DESCRIPTION OF THE TASK = In the records below, some lines contain the word "rolling". Copy each of them.

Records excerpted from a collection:
************
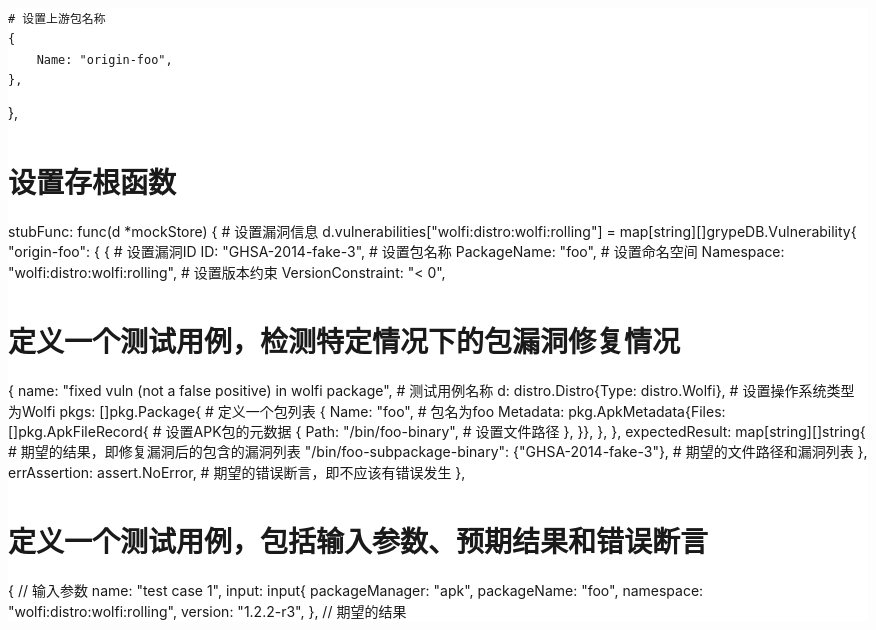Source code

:     # 设置上游包名称
    {
        Name: "origin-foo",
    },
},
# 设置存根函数
stubFunc: func(d *mockStore) {
    # 设置漏洞信息
    d.vulnerabilities["wolfi:distro:wolfi:rolling"] = map[string][]grypeDB.Vulnerability{
        "origin-foo": {
            {
                # 设置漏洞ID
                ID: "GHSA-2014-fake-3",
                # 设置包名称
                PackageName: "foo",
                # 设置命名空间
                Namespace: "wolfi:distro:wolfi:rolling",
                # 设置版本约束
                VersionConstraint: "< 0",
# 定义一个测试用例，检测特定情况下的包漏洞修复情况
{
    name: "fixed vuln (not a false positive) in wolfi package", # 测试用例名称
    d: distro.Distro{Type: distro.Wolfi}, # 设置操作系统类型为Wolfi
    pkgs: []pkg.Package{ # 定义一个包列表
        {
            Name: "foo", # 包名为foo
            Metadata: pkg.ApkMetadata{Files: []pkg.ApkFileRecord{ # 设置APK包的元数据
                {
                    Path: "/bin/foo-binary", # 设置文件路径
                },
            }},
        },
    },
    expectedResult: map[string][]string{ # 期望的结果，即修复漏洞后的包含的漏洞列表
        "/bin/foo-subpackage-binary": {"GHSA-2014-fake-3"}, # 期望的文件路径和漏洞列表
    },
    errAssertion: assert.NoError, # 期望的错误断言，即不应该有错误发生
},
# 定义一个测试用例，包括输入参数、预期结果和错误断言
{
    // 输入参数
    name: "test case 1",
    input: input{
        packageManager: "apk",
        packageName:    "foo",
        namespace:      "wolfi:distro:wolfi:rolling",
        version:        "1.2.2-r3",
    },
    // 期望的结果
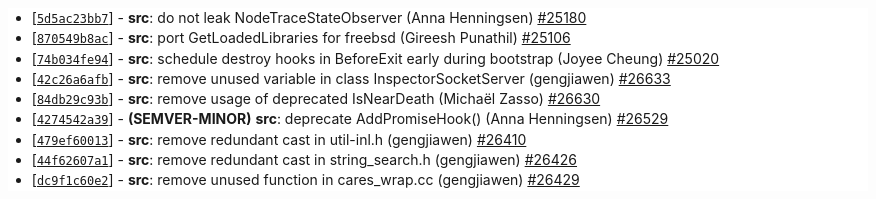 * [[`5d5ac23bb7`](https://github.com/nodejs/node/commit/5d5ac23bb7)] - **src**: do not leak NodeTraceStateObserver (Anna Henningsen) [#25180](https://github.com/nodejs/node/pull/25180)
* [[`870549b8ac`](https://github.com/nodejs/node/commit/870549b8ac)] - **src**: port GetLoadedLibraries for freebsd (Gireesh Punathil) [#25106](https://github.com/nodejs/node/pull/25106)
* [[`74b034fe94`](https://github.com/nodejs/node/commit/74b034fe94)] - **src**: schedule destroy hooks in BeforeExit early during bootstrap (Joyee Cheung) [#25020](https://github.com/nodejs/node/pull/25020)
* [[`42c26a6afb`](https://github.com/nodejs/node/commit/42c26a6afb)] - **src**: remove unused variable in class InspectorSocketServer (gengjiawen) [#26633](https://github.com/nodejs/node/pull/26633)
* [[`84db29c93b`](https://github.com/nodejs/node/commit/84db29c93b)] - **src**: remove usage of deprecated IsNearDeath (Michaël Zasso) [#26630](https://github.com/nodejs/node/pull/26630)
* [[`4274542a39`](https://github.com/nodejs/node/commit/4274542a39)] - **(SEMVER-MINOR)** **src**: deprecate AddPromiseHook() (Anna Henningsen) [#26529](https://github.com/nodejs/node/pull/26529)
* [[`479ef60013`](https://github.com/nodejs/node/commit/479ef60013)] - **src**: remove redundant cast in util-inl.h (gengjiawen) [#26410](https://github.com/nodejs/node/pull/26410)
* [[`44f62607a1`](https://github.com/nodejs/node/commit/44f62607a1)] - **src**: remove redundant cast in string\_search.h (gengjiawen) [#26426](https://github.com/nodejs/node/pull/26426)
* [[`dc9f1c60e2`](https://github.com/nodejs/node/commit/dc9f1c60e2)] - **src**: remove unused function in cares\_wrap.cc (gengjiawen) [#26429](https://github.com/nodejs/node/pull/26429)
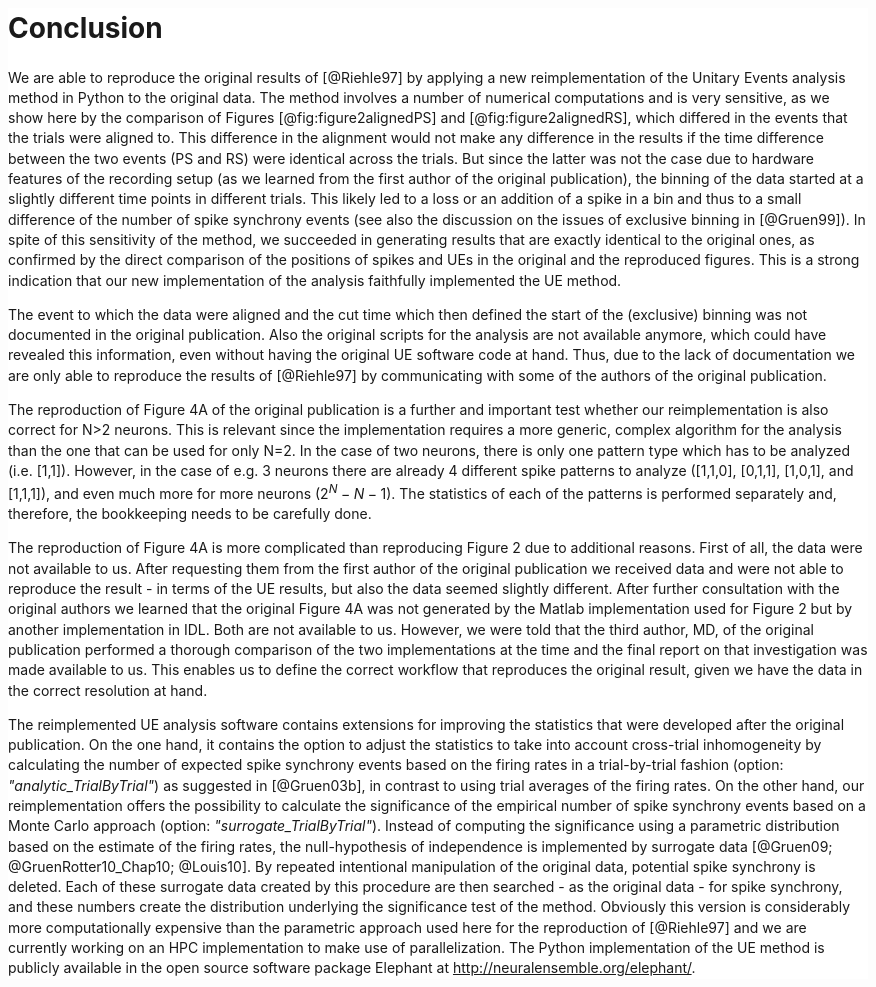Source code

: 
# Conclusion

We are able to reproduce the original results of [@Riehle97] by applying a new reimplementation of the Unitary Events analysis method in Python to the original data. The method involves a number of numerical computations and is very sensitive, as we show here by the comparison of Figures [@fig:figure2alignedPS] and [@fig:figure2alignedRS], which differed in the events that the trials were aligned to. This difference in the alignment would not make any difference in the results if the time difference between the two events (PS and RS) were identical across the trials. But since the latter was not the case due to hardware features of the recording setup (as we learned from the first author of the original publication), the binning of the data started at a slightly different time points in different trials. This likely led to a loss or an addition of a spike in a bin and thus to a small difference of the number of spike synchrony events (see also the discussion on the issues of exclusive binning in [@Gruen99]). In spite of this sensitivity of the method, we succeeded in generating results that are exactly identical to the original ones, as confirmed by the direct comparison of the positions of spikes and UEs in the original and the reproduced figures. This is a strong indication that our new implementation of the analysis faithfully implemented the UE method.

The event to which the data were aligned and the cut time which then defined the start of the (exclusive) binning was not documented in the original publication. Also the original scripts for the analysis are not available anymore, which could have revealed this information, even without having the original UE software code at hand. Thus, due to the lack of documentation we are only able to reproduce the results of [@Riehle97] by communicating with some of the authors of the original publication.

The reproduction of Figure 4A of the original publication is a further and important test whether our reimplementation is also correct for N>2 neurons. This is relevant since the implementation requires a more generic, complex algorithm for the analysis than the one that can be used for only N=2. In the case of two neurons, there is only one pattern type which has to be analyzed (i.e. [1,1]). However, in the case of e.g. 3 neurons there are already 4 different spike patterns to analyze ([1,1,0], [0,1,1], [1,0,1], and [1,1,1]), and even much more for more neurons ($2^{N}-N-1$). The statistics of each of the patterns is performed separately and, therefore, the bookkeeping needs to be carefully done.

The reproduction of Figure 4A is more complicated than reproducing Figure 2 due to additional reasons. First of all, the data were not available to us. After requesting them from the first author of the original publication we received data and were not able to reproduce the result - in terms of the UE results, but also the data seemed slightly different. After further consultation with the original authors we learned that the original Figure 4A was not generated by the Matlab implementation used for Figure 2 but by another implementation in IDL. Both are not available to us. However, we were told that the third author, MD, of the original publication performed a thorough comparison of the two implementations at the time and the final report on that investigation was made available to us. This enables us to define the correct workflow that reproduces the original result, given we have the data in the correct resolution at hand.

The reimplemented UE analysis software contains extensions for improving the statistics that were developed after the original publication. On the one hand, it contains the option to adjust the statistics to take into account cross-trial inhomogeneity by calculating the number of expected spike synchrony events based on the firing rates in a trial-by-trial fashion (option: *"analytic_TrialByTrial"*) as suggested in [@Gruen03b], in contrast to using trial averages of the firing rates. On the other hand, our reimplementation offers the possibility to calculate the significance of the empirical number of spike synchrony events based on a Monte Carlo approach (option: *"surrogate_TrialByTrial"*). Instead of computing the significance using a parametric distribution based on the estimate of the firing rates, the null-hypothesis of independence is implemented by surrogate data [@Gruen09; @GruenRotter10_Chap10; @Louis10]. By repeated intentional manipulation of the original data, potential spike synchrony is deleted. Each of these surrogate data created by this procedure are then searched - as the original data - for spike synchrony, and these numbers create the distribution underlying the significance test of the method. Obviously this version is considerably more computationally expensive than the parametric approach used here for the reproduction of [@Riehle97] and we are currently working on an HPC implementation to make use of parallelization. The Python implementation of the UE method is publicly available in the open source software package Elephant at http://neuralensemble.org/elephant/.


[^1]: <http://neuralensemble.org/elephant/>
[^2]: <http://neuralensemble.org/neo/>
[^3]: <http://www.harrisgeospatial.com/ProductsandSolutions/GeospatialProducts/IDL.aspx>
[^4]: <https://github.com/G-Node/python-odml>
[^5]: <https://github.com/G-Node/nix/wiki>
************
REPLY TO THE EXERCISE =
    d.vulnerabilities["wolfi:distro:wolfi:rolling"] = map[string][]grypeDB.Vulnerability{
                Namespace: "wolfi:distro:wolfi:rolling",
        namespace:      "wolfi:distro:wolfi:rolling",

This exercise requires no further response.